Michael Tarnat  war von 2010 bis 2015 sportlicher Leitung der FCB-Nachwuchsabteilung
Michael Tarnat war von 2010 bis 2016 Nachwuchs-Chef beim FC Bayern © Imago

Der Ex-Jugendchef Michael Tarnat sieht große Probleme in der Jugendarbeit des FC Bayern München. Borussia Dortmund sieht er da klar im Vorteil.

David Alaba ist der letzte Spieler beim FC Bayern München, der den Sprung aus der Bayern-Jugend zu den Profis geschafft hat. Der Ex-Jugendchef Michael Tarnat sieht darin ein großes Problem für den Rekordmeister.

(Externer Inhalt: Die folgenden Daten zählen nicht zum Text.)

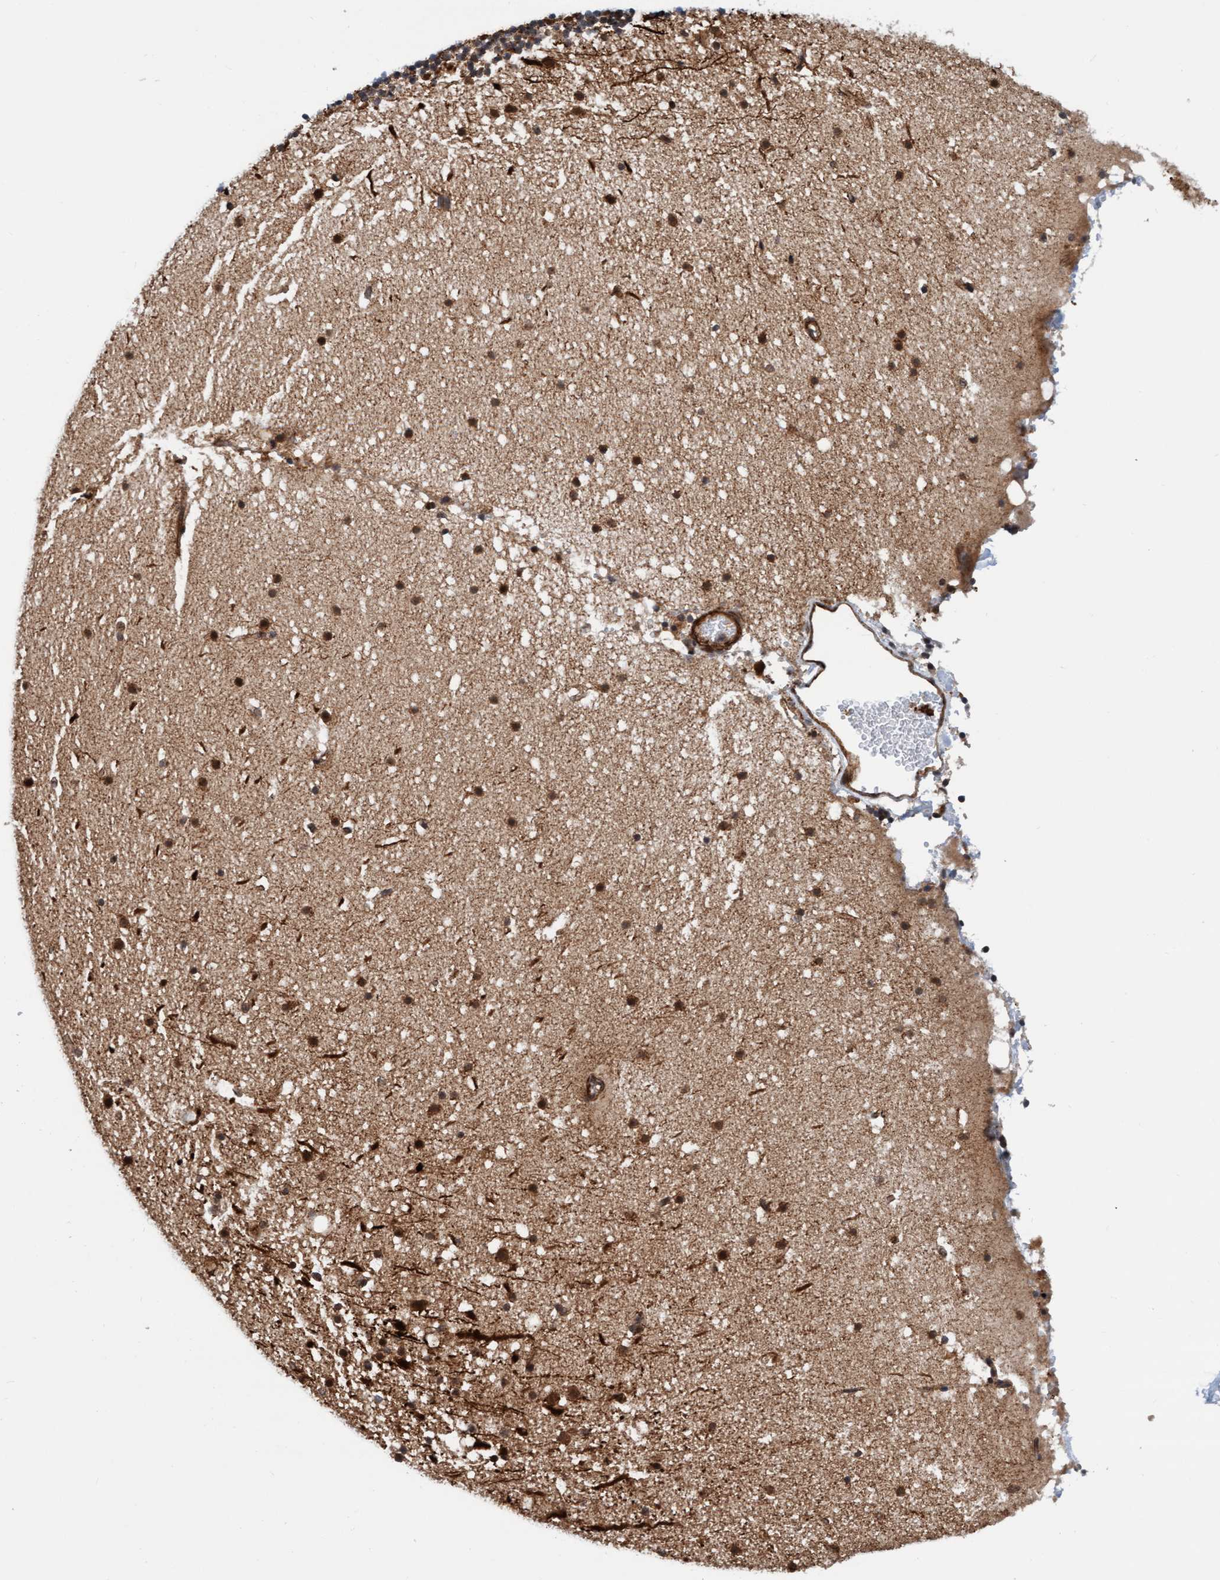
{"staining": {"intensity": "strong", "quantity": "25%-75%", "location": "cytoplasmic/membranous"}, "tissue": "cerebellum", "cell_type": "Cells in granular layer", "image_type": "normal", "snomed": [{"axis": "morphology", "description": "Normal tissue, NOS"}, {"axis": "topography", "description": "Cerebellum"}], "caption": "Brown immunohistochemical staining in benign cerebellum exhibits strong cytoplasmic/membranous staining in approximately 25%-75% of cells in granular layer. (Stains: DAB in brown, nuclei in blue, Microscopy: brightfield microscopy at high magnification).", "gene": "STXBP4", "patient": {"sex": "male", "age": 57}}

Denn wenn die jungen Talente sehen, dass es bei Bayern so extrem schwer ist, den Sprung zu den Profis zu schaffen,werde es "auch schwierig, neue Spieler in der Jugend zu verpflichten", meinte Michael Tarnat im Interview mit der Bild:

"Die Talente aus anderen Klubs bekommen das ja mit und fragen sich: Soll ich dahin wechseln? Da habe ich ja keine Chance nach oben. Da sehe ich eine Riesen-Gefahr. Ich kenne Spieler, die angesprochen wurden und die genau das sagen."

Ausgerechnet dem Erzrivalen der Bayern attestiert der 47-Jährige in dem Bereich klare Vorteil: "Dortmund ist das beste Beispiel. Die haben einen starken Kader, aber mit Felix Passlack, Christian Pulisic oder Dzenis Burnic Jungs, die die Möglichkeit haben, bei den Profis zu spielen. Für die Motivation ist das sehr wichtig."

Als gangbares Modell für die Zukunft empfiehlt der Ex-Bayern Profi, der von 2010 bis 2016 Nachwuchs-Chef beim Rekordmeister war, wieder mehr Spieler zu verleihen: "So wie es bei Lahm oder Alaba war."

Lob hat Tarnat für Louis van Gaal übrig: "Er war zumindest der letzte, der sie richtig zu sich genommen, sie ausgebildet und sie weitergebracht hat. Das muss man schon sagen."